> _TASK ITEM_: Rewrite the listing below, changing every occurrence of "measuring cylinder" to "graduated cylinder" and keeping everything else the same. Leave the pictures out of your version.

[Measuring device reading data]
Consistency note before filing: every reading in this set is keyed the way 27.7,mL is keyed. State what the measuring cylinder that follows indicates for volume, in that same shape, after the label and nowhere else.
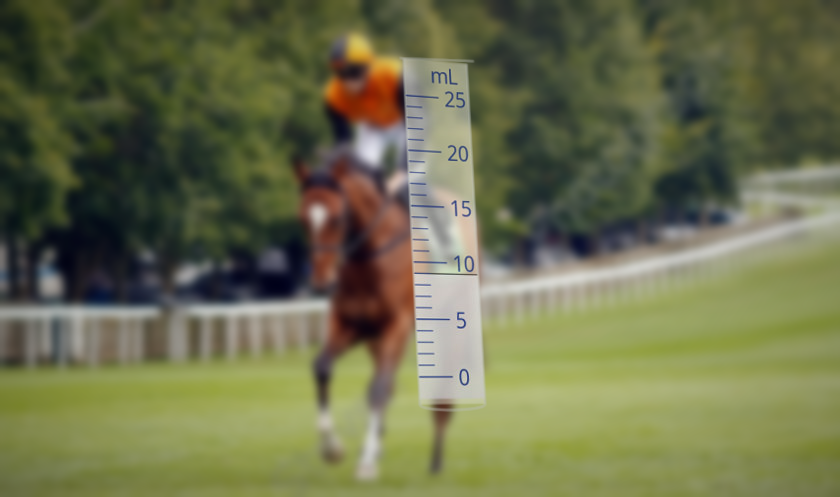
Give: 9,mL
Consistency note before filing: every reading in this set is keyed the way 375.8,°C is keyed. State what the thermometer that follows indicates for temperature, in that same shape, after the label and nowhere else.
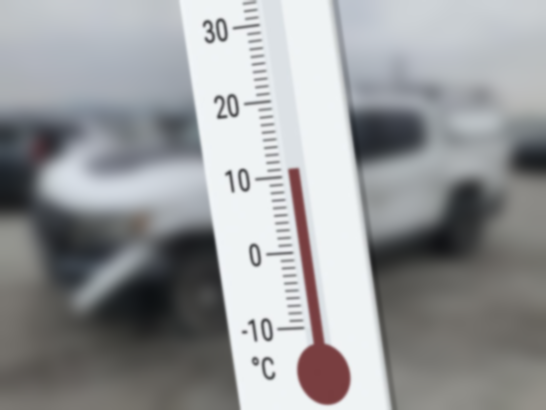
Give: 11,°C
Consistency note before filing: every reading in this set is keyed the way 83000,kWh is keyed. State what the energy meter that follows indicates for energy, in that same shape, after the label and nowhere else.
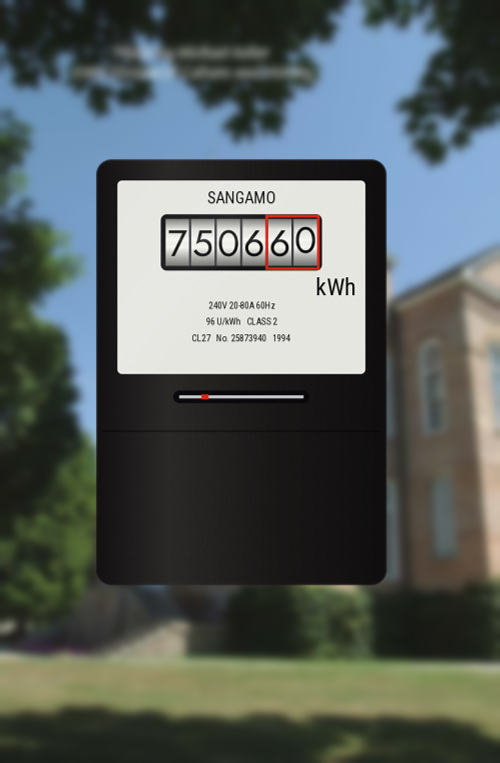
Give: 7506.60,kWh
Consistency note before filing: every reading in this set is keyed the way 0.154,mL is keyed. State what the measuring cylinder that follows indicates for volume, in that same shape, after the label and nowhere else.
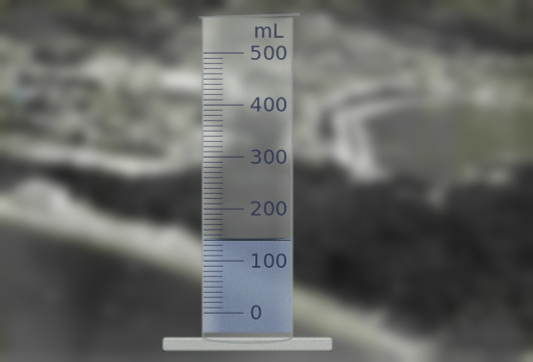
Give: 140,mL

> _RESULT OF THIS TASK_:
Consistency note before filing: every reading in this set is keyed the way 27.7,mL is keyed. State what the graduated cylinder that follows indicates for volume, in that same shape, after the label and nowhere else.
Give: 9,mL
Consistency note before filing: every reading in this set is keyed the way 375.8,°C is keyed. State what the thermometer that follows indicates for temperature, in that same shape, after the label and nowhere else.
Give: 11,°C
Consistency note before filing: every reading in this set is keyed the way 83000,kWh is keyed. State what the energy meter that follows indicates for energy, in that same shape, after the label and nowhere else.
Give: 7506.60,kWh
Consistency note before filing: every reading in this set is keyed the way 0.154,mL is keyed. State what the graduated cylinder that follows indicates for volume, in that same shape, after the label and nowhere else.
Give: 140,mL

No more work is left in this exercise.